The film was made as a cheap half of a double feature with The Brain from Planet Arous (1957).

Cinematographer Jacques R. Marquette kept production costs low by shooting the picture himself and hiring an inexpensive director who actually wound up quitting the day before principal photography was to begin, claiming that he had been offered a 14-week contract by a major studio. Marquette’s solution to this development was take over the job himself, making this his only film as director. The job of cinematographer was given to a new cameraman whose first job was on this film!


The new director of photography was inexperienced in shooting “day for night,” and so the entire first day's "day for night" shooting had to be scrapped because an acceptable image could not be printed from the resulting underexposed camera negative.
 


Anne Gwynne


Anne Gwynne who plays Charlie’s mother, Ruth Cannon was a former 1940s Universal star and she featured in such movies as Black Friday (1940), Weird Woman (1944), and House of Frankenstein (1944). Her opinion of Teenage Monster (her final film) was that she thought it was the worst thing she ever did and that it led to the end of her movie-making career.

Charlie was played by stuntman Gil Perkins who was over fifty years of age at the time and was a former “Wolf Man” and “Frankenstein” monster double from the Universal horror classics of the 1940s.


Gloria Castillo who we saw in Invasion of the Saucer Men (1957) probably gave the best performance in the film as the scheming and ruthless waitress. She wound up being more of a “Teenage Monster” than was Charlie! 


The low standard of the film’s special effects and make-up department can best be gauged from the appearance of the 'meteor' being little more than a lit sparkler held close to the camera. Then there’s Charlie’s hairdo and bad teeth!
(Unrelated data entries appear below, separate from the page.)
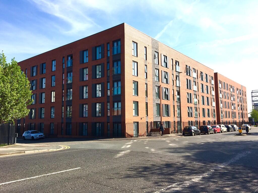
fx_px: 216
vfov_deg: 48.2
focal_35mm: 29
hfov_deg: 61.7
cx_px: 129
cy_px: 96
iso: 25
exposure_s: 1/1570
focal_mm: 4.15
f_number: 2.2
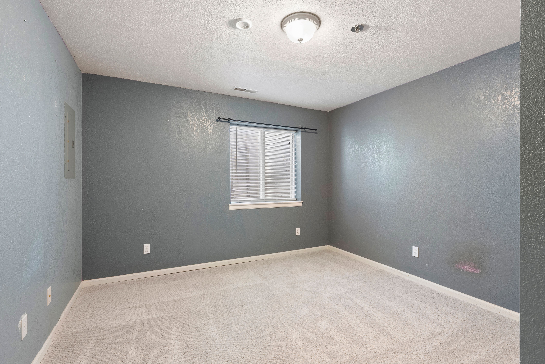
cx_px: 272
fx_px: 257
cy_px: 182
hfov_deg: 93.2
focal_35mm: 17
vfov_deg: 70.5
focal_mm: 17
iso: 640
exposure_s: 1
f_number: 8
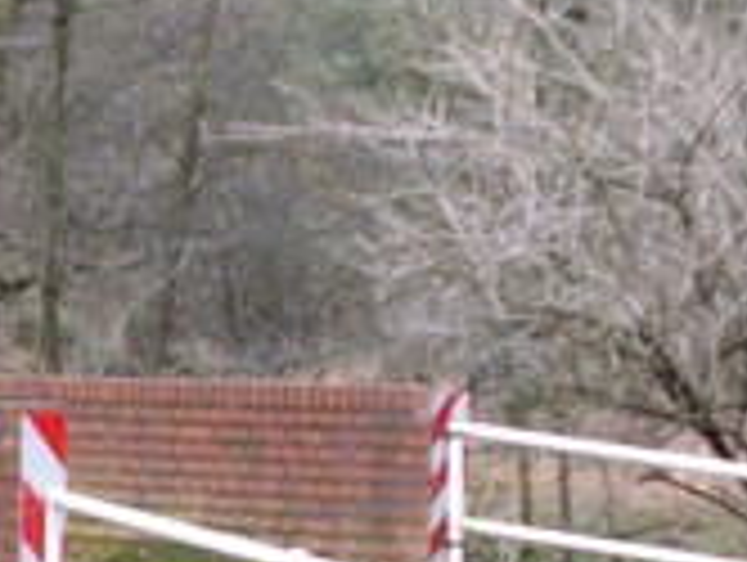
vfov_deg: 8.2
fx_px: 3912
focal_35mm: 181
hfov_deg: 10.6
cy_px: 582
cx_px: -277
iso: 100
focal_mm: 8.1
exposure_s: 1/60
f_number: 3.1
Need I say any more?

The film’s most important feature is its portrayal of what teenagers often find themselves dealing with: unfamiliar and complex feelings and emotions; inappropriate and destructive ways of dealing with problems such as lashing out at those around them; exploring relationships with the opposite sex; holding naïve notions of Love; feelings of betrayal, etc., 



Teenage Mutant Monster 
Times were tough when you were just a kid, 
And no matter what your father said or did, 
Your mother was there to make things right 
And pierce the darkness with her light. 

Lucky strike dreams kept nightmares at bay 
Until death descended and to your dismay 
You waved goodbye to unhappy childhood 
And took up a path much misunderstood. 

While Tree of Life sheds days like leaves of Fall 
You become so strong and grown so tall, 
Yet still just a child but not quite an adult, 
But what you’ve become, it’s not all your fault. 

You cannot live in a world that shuns difference 
And recoils in horror from your appearance, 
Nor can you comprehend the world’s cruel taunts 
With a mangled mind that knows not what it wants. 

Why is that you manage to destroy 
That which you only wish to enjoy? 
What are these rushes of rage and frustration 
Each an uncontrollable and terrible sensation? 

You act as if to confirm prevalent perceptions 
Of you and your kind’s apparent aberrations; 
Solutions are sought to keep you out of the way: 
A cramped, cribbed and confined castaway. 

Resentment rises and roars out disobedience; 
Impulse impels you to seek out experience, 
To be caught in the seductive embrace of temptation 
That she-monster of deception and self-destruction. 

Jealousy reigns not knowing who or what to believe, 
Lately learning those you know and love may deceive, 
Worsened by a love that excuses all that you’ve committed 
Of crimes for which you have no right to be acquitted. 

“There atop a cliff, I the precipice await
You Monster, pushed there by many hands of Fate, 
Guided by your own footsteps toward the abyss, 
To put an end to your internal apocalypse.”